Tuesday, December 11, 2007

11/12/2007

Futures analysis
Today's session in the daily timeframe ended up putting the price in a congestion zone between two longer term moving averages - 50- and 100-day. This is a natural reaction to an extended rally, that took place lately and lasted for almost two weeks. Those last two daily candles are lined up in a pattern, that is called a dark cloud cover and indicates price stall or reversal. In this case, I am only talking about a short term reversal, because of major catalyst, driving this market up, which was the Fed anticipation of course (to this day).
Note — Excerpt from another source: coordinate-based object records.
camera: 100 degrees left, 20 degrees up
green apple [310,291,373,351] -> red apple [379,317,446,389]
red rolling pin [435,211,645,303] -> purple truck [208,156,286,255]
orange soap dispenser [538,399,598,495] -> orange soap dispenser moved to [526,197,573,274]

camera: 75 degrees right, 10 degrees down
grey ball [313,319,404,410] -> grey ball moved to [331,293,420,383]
Now, that the market indicates a potential correction, there are two significant support levels, that can hold the price in bullish mode, depending on the size of eventual pullback. First is the most recent 3670, which is now alligned with 100-day moving average, second is of course 3610-15 area, alligned with the latest double bottom pattern.
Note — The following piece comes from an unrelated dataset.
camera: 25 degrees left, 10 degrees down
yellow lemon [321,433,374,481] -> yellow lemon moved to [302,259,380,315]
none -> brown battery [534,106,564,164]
As I am writing this, the Fed cut benchmark interest rate by a quarter point, which immediately caused speculation, that it will not improve economical situation. This is a good example on how the market can turn on just one catalyst, which I expected quite some time ago. The inflationary pressures are too high and Federal Reserve has little room to maneuver left. But let's look at the 15-minute chart. Here we can see, that the rally has finally ended, finishing a three-leg corrective wave, which brought the price back to crucial 3700. As this was a five-wave short term uptrend, now in the wake of a catalyst (Fed's decision) I expect to see a failure of this rally and probably retracement to previously mentioned support levels in the daily timeframe. Only returning back above 3700 will open a chance for the bulls to step back in.